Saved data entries

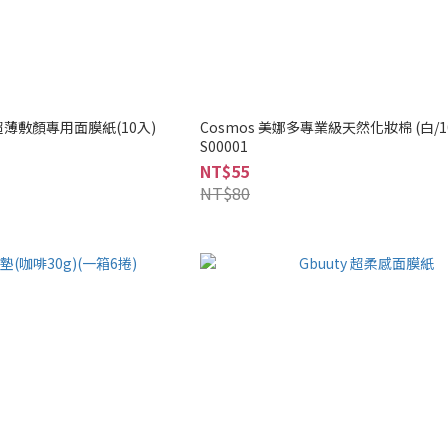
2_超薄敷顏專用面膜紙(10入)
Cosmos 美娜多專業級天然化妝棉 (白/1
S00001
NT$55
NT$80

● WORK ITEM: Repeat each line above exactly as it reads, omitting any pictures.

● SOLUTION TO THE PROBLEM:
2_超薄敷顏專用面膜紙(10入)
Cosmos 美娜多專業級天然化妝棉 (白/1
S00001
NT$55
NT$80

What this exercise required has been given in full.